* [Instructions for the task]
Reproduce the records below with "Punkto keitimai" substituted for every occurrence of "Punkto pakeitimai", keeping everything else the same. Omit the pictures.
[Data provided start]
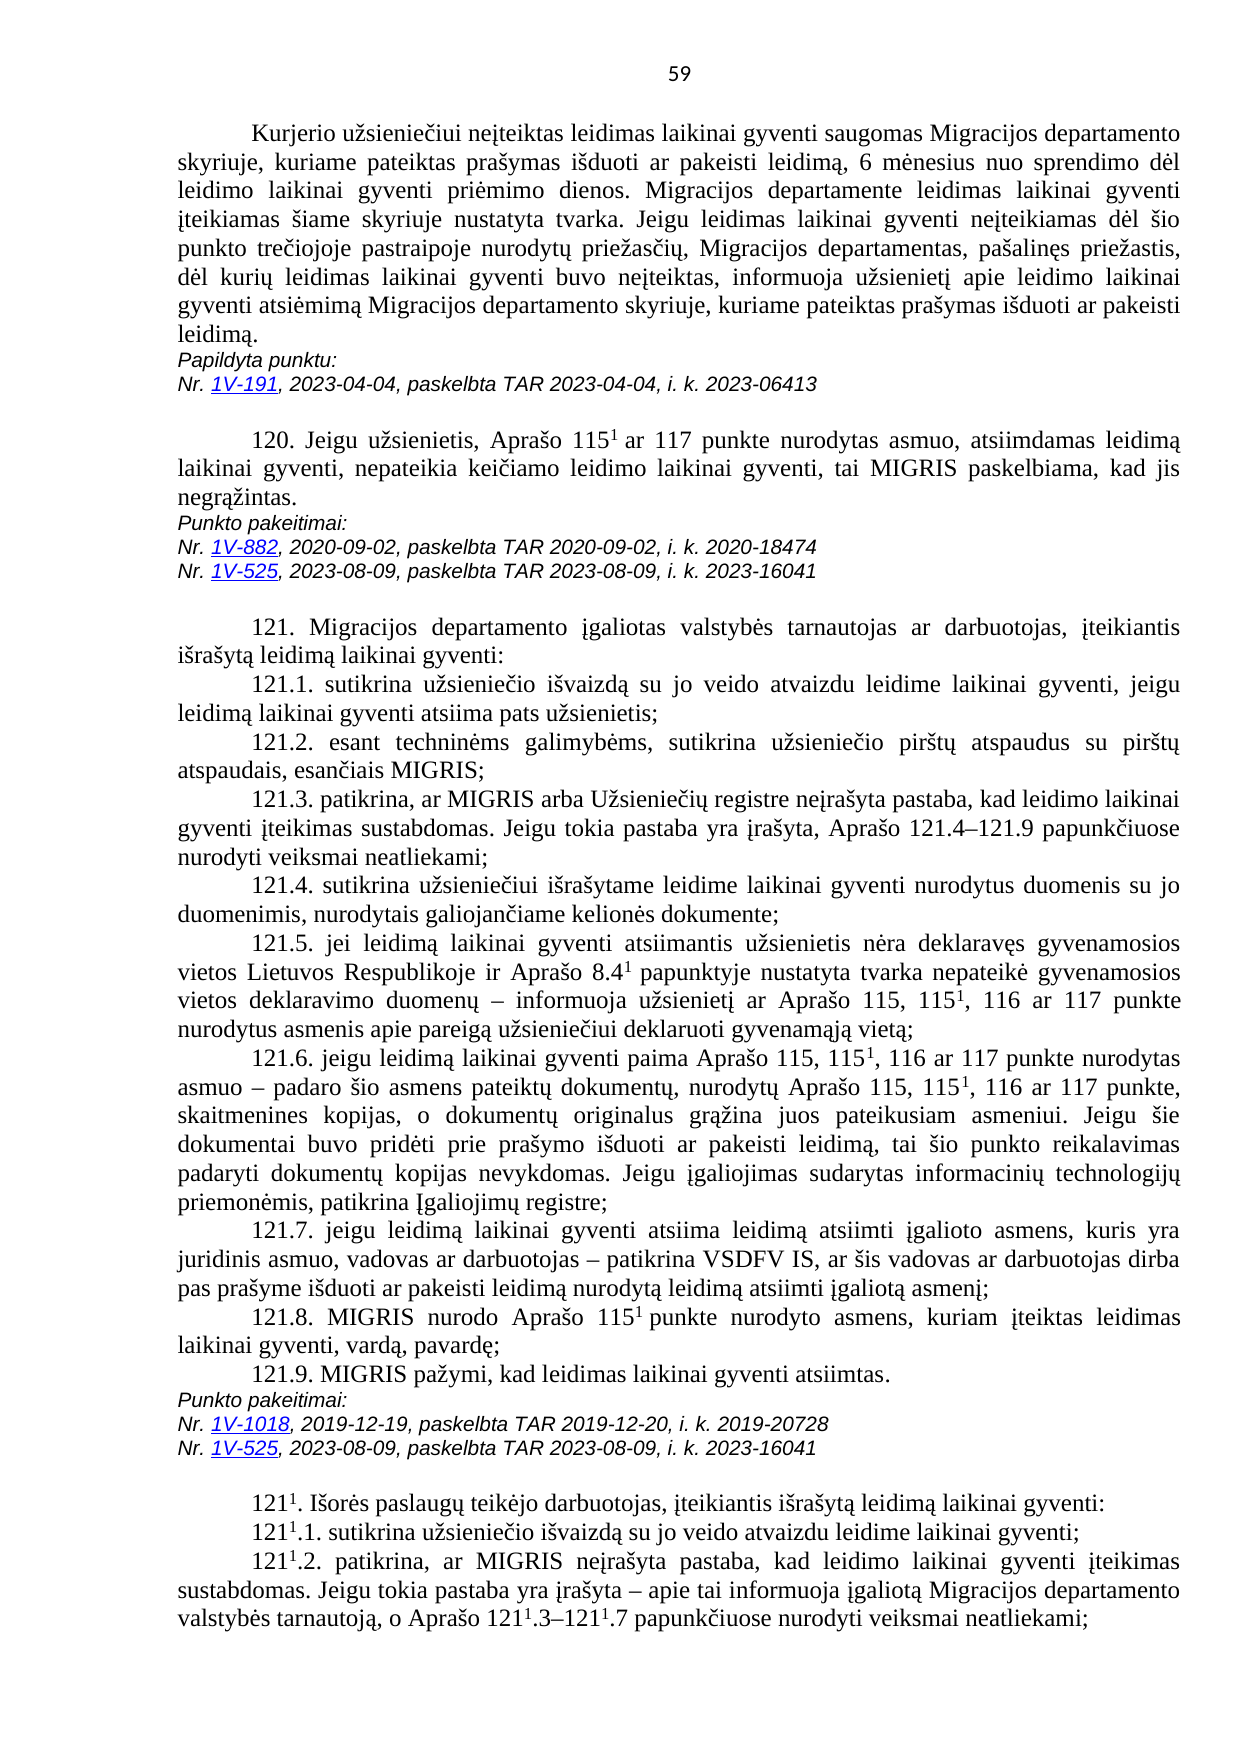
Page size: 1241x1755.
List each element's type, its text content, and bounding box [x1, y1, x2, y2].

text 121.6. jeigu leidimą laikinai gyventi paima Aprašo 115, 1151, 116 ar 117 punkte nurodytas asmuo – padaro šio asmens pateiktų dokumentų, nurodytų Aprašo 115, 1151, 116 ar 117 punkte, skaitmenines kopijas, o dokumentų originalus grąžina juos pateikusiam asmeniui. Jeigu šie dokumentai buvo pridėti prie prašymo išduoti ar pakeisti leidimą, tai šio punkto reikalavimas padaryti dokumentų kopijas nevykdomas. Jeigu įgaliojimas sudarytas informacinių technologijų priemonėmis, patikrina Įgaliojimų registre; [177, 1043, 1181, 1215]
text 121.3. patikrina, ar MIGRIS arba Užsieniečių registre neįrašyta pastaba, kad leidimo laikinai gyventi įteikimas sustabdomas. Jeigu tokia pastaba yra įrašyta, Aprašo 121.4–121.9 papunkčiuose nurodyti veiksmai neatliekami; [177, 784, 1181, 870]
text Punkto pakeitimai: [177, 1388, 1181, 1412]
text 1211.2. patikrina, ar MIGRIS neįrašyta pastaba, kad leidimo laikinai gyventi įteikimas sustabdomas. Jeigu tokia pastaba yra įrašyta – apie tai informuoja įgaliotą Migracijos departamento valstybės tarnautoją, o Aprašo 1211.3–1211.7 papunkčiuose nurodyti veiksmai neatliekami; [177, 1546, 1181, 1632]
text Nr. 1V-882, 2020-09-02, paskelbta TAR 2020-09-02, i. k. 2020-18474 [177, 535, 1181, 559]
text Nr. 1V-191, 2023-04-04, paskelbta TAR 2023-04-04, i. k. 2023-06413 [177, 372, 1181, 396]
text 121.5. jei leidimą laikinai gyventi atsiimantis užsienietis nėra deklaravęs gyvenamosios vietos Lietuvos Respublikoje ir Aprašo 8.41 papunktyje nustatyta tvarka nepateikė gyvenamosios vietos deklaravimo duomenų – informuoja užsienietį ar Aprašo 115, 1151, 116 ar 117 punkte nurodytus asmenis apie pareigą užsieniečiui deklaruoti gyvenamąją vietą; [177, 928, 1181, 1043]
text Nr. 1V-1018, 2019-12-19, paskelbta TAR 2019-12-20, i. k. 2019-20728 [177, 1412, 1181, 1436]
text Papildyta punktu: [177, 348, 1181, 372]
text 120. Jeigu užsienietis, Aprašo 1151 ar 117 punkte nurodytas asmuo, atsiimdamas leidimą laikinai gyventi, nepateikia keičiamo leidimo laikinai gyventi, tai MIGRIS paskelbiama, kad jis negrąžintas. [177, 425, 1181, 511]
text 121. Migracijos departamento įgaliotas valstybės tarnautojas ar darbuotojas, įteikiantis išrašytą leidimą laikinai gyventi: [177, 612, 1181, 669]
text 1211.1. sutikrina užsieniečio išvaizdą su jo veido atvaizdu leidime laikinai gyventi; [177, 1517, 1181, 1546]
text 121.9. MIGRIS pažymi, kad leidimas laikinai gyventi atsiimtas. [177, 1359, 1181, 1388]
text Nr. 1V-525, 2023-08-09, paskelbta TAR 2023-08-09, i. k. 2023-16041 [177, 1436, 1181, 1460]
text Kurjerio užsieniečiui neįteiktas leidimas laikinai gyventi saugomas Migracijos departamento skyriuje, kuriame pateiktas prašymas išduoti ar pakeisti leidimą, 6 mėnesius nuo sprendimo dėl leidimo laikinai gyventi priėmimo dienos. Migracijos departamente leidimas laikinai gyventi įteikiamas šiame skyriuje nustatyta tvarka. Jeigu leidimas laikinai gyventi neįteikiamas dėl šio punkto trečiojoje pastraipoje nurodytų priežasčių, Migracijos departamentas, pašalinęs priežastis, dėl kurių leidimas laikinai gyventi buvo neįteiktas, informuoja užsienietį apie leidimo laikinai gyventi atsiėmimą Migracijos departamento skyriuje, kuriame pateiktas prašymas išduoti ar pakeisti leidimą. [177, 118, 1181, 348]
text 121.4. sutikrina užsieniečiui išrašytame leidime laikinai gyventi nurodytus duomenis su jo duomenimis, nurodytais galiojančiame kelionės dokumente; [177, 870, 1181, 928]
text 121.8. MIGRIS nurodo Aprašo 1151 punkte nurodyto asmens, kuriam įteiktas leidimas laikinai gyventi, vardą, pavardę; [177, 1302, 1181, 1359]
text 121.7. jeigu leidimą laikinai gyventi atsiima leidimą atsiimti įgalioto asmens, kuris yra juridinis asmuo, vadovas ar darbuotojas – patikrina VSDFV IS, ar šis vadovas ar darbuotojas dirba pas prašyme išduoti ar pakeisti leidimą nurodytą leidimą atsiimti įgaliotą asmenį; [177, 1215, 1181, 1302]
text 121.1. sutikrina užsieniečio išvaizdą su jo veido atvaizdu leidime laikinai gyventi, jeigu leidimą laikinai gyventi atsiima pats užsienietis; [177, 669, 1181, 727]
text Nr. 1V-525, 2023-08-09, paskelbta TAR 2023-08-09, i. k. 2023-16041 [177, 559, 1181, 583]
text Punkto pakeitimai: [177, 511, 1181, 535]
text 121.2. esant techninėms galimybėms, sutikrina užsieniečio pirštų atspaudus su pirštų atspaudais, esančiais MIGRIS; [177, 727, 1181, 784]
text 1211. Išorės paslaugų teikėjo darbuotojas, įteikiantis išrašytą leidimą laikinai gyventi: [177, 1488, 1181, 1517]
[Data provided end]
* [Answer to this problem]
Page size: 1241x1755.
List each element's type, its text content, and bounding box [x1, y1, x2, y2].

text 121.6. jeigu leidimą laikinai gyventi paima Aprašo 115, 1151, 116 ar 117 punkte nurodytas asmuo – padaro šio asmens pateiktų dokumentų, nurodytų Aprašo 115, 1151, 116 ar 117 punkte, skaitmenines kopijas, o dokumentų originalus grąžina juos pateikusiam asmeniui. Jeigu šie dokumentai buvo pridėti prie prašymo išduoti ar pakeisti leidimą, tai šio punkto reikalavimas padaryti dokumentų kopijas nevykdomas. Jeigu įgaliojimas sudarytas informacinių technologijų priemonėmis, patikrina Įgaliojimų registre; [177, 1043, 1181, 1215]
text 121.3. patikrina, ar MIGRIS arba Užsieniečių registre neįrašyta pastaba, kad leidimo laikinai gyventi įteikimas sustabdomas. Jeigu tokia pastaba yra įrašyta, Aprašo 121.4–121.9 papunkčiuose nurodyti veiksmai neatliekami; [177, 784, 1181, 870]
text Punkto keitimai: [177, 1388, 1181, 1412]
text 1211.2. patikrina, ar MIGRIS neįrašyta pastaba, kad leidimo laikinai gyventi įteikimas sustabdomas. Jeigu tokia pastaba yra įrašyta – apie tai informuoja įgaliotą Migracijos departamento valstybės tarnautoją, o Aprašo 1211.3–1211.7 papunkčiuose nurodyti veiksmai neatliekami; [177, 1546, 1181, 1632]
text Nr. 1V-882, 2020-09-02, paskelbta TAR 2020-09-02, i. k. 2020-18474 [177, 535, 1181, 559]
text Nr. 1V-191, 2023-04-04, paskelbta TAR 2023-04-04, i. k. 2023-06413 [177, 372, 1181, 396]
text 121.5. jei leidimą laikinai gyventi atsiimantis užsienietis nėra deklaravęs gyvenamosios vietos Lietuvos Respublikoje ir Aprašo 8.41 papunktyje nustatyta tvarka nepateikė gyvenamosios vietos deklaravimo duomenų – informuoja užsienietį ar Aprašo 115, 1151, 116 ar 117 punkte nurodytus asmenis apie pareigą užsieniečiui deklaruoti gyvenamąją vietą; [177, 928, 1181, 1043]
text Nr. 1V-1018, 2019-12-19, paskelbta TAR 2019-12-20, i. k. 2019-20728 [177, 1412, 1181, 1436]
text Papildyta punktu: [177, 348, 1181, 372]
text 120. Jeigu užsienietis, Aprašo 1151 ar 117 punkte nurodytas asmuo, atsiimdamas leidimą laikinai gyventi, nepateikia keičiamo leidimo laikinai gyventi, tai MIGRIS paskelbiama, kad jis negrąžintas. [177, 425, 1181, 511]
text 121. Migracijos departamento įgaliotas valstybės tarnautojas ar darbuotojas, įteikiantis išrašytą leidimą laikinai gyventi: [177, 612, 1181, 669]
text 1211.1. sutikrina užsieniečio išvaizdą su jo veido atvaizdu leidime laikinai gyventi; [177, 1517, 1181, 1546]
text 121.9. MIGRIS pažymi, kad leidimas laikinai gyventi atsiimtas. [177, 1359, 1181, 1388]
text Nr. 1V-525, 2023-08-09, paskelbta TAR 2023-08-09, i. k. 2023-16041 [177, 1436, 1181, 1460]
text Kurjerio užsieniečiui neįteiktas leidimas laikinai gyventi saugomas Migracijos departamento skyriuje, kuriame pateiktas prašymas išduoti ar pakeisti leidimą, 6 mėnesius nuo sprendimo dėl leidimo laikinai gyventi priėmimo dienos. Migracijos departamente leidimas laikinai gyventi įteikiamas šiame skyriuje nustatyta tvarka. Jeigu leidimas laikinai gyventi neįteikiamas dėl šio punkto trečiojoje pastraipoje nurodytų priežasčių, Migracijos departamentas, pašalinęs priežastis, dėl kurių leidimas laikinai gyventi buvo neįteiktas, informuoja užsienietį apie leidimo laikinai gyventi atsiėmimą Migracijos departamento skyriuje, kuriame pateiktas prašymas išduoti ar pakeisti leidimą. [177, 118, 1181, 348]
text 121.4. sutikrina užsieniečiui išrašytame leidime laikinai gyventi nurodytus duomenis su jo duomenimis, nurodytais galiojančiame kelionės dokumente; [177, 870, 1181, 928]
text 121.8. MIGRIS nurodo Aprašo 1151 punkte nurodyto asmens, kuriam įteiktas leidimas laikinai gyventi, vardą, pavardę; [177, 1302, 1181, 1359]
text 121.7. jeigu leidimą laikinai gyventi atsiima leidimą atsiimti įgalioto asmens, kuris yra juridinis asmuo, vadovas ar darbuotojas – patikrina VSDFV IS, ar šis vadovas ar darbuotojas dirba pas prašyme išduoti ar pakeisti leidimą nurodytą leidimą atsiimti įgaliotą asmenį; [177, 1215, 1181, 1302]
text 121.1. sutikrina užsieniečio išvaizdą su jo veido atvaizdu leidime laikinai gyventi, jeigu leidimą laikinai gyventi atsiima pats užsienietis; [177, 669, 1181, 727]
text Nr. 1V-525, 2023-08-09, paskelbta TAR 2023-08-09, i. k. 2023-16041 [177, 559, 1181, 583]
text Punkto keitimai: [177, 511, 1181, 535]
text 121.2. esant techninėms galimybėms, sutikrina užsieniečio pirštų atspaudus su pirštų atspaudais, esančiais MIGRIS; [177, 727, 1181, 784]
text 1211. Išorės paslaugų teikėjo darbuotojas, įteikiantis išrašytą leidimą laikinai gyventi: [177, 1488, 1181, 1517]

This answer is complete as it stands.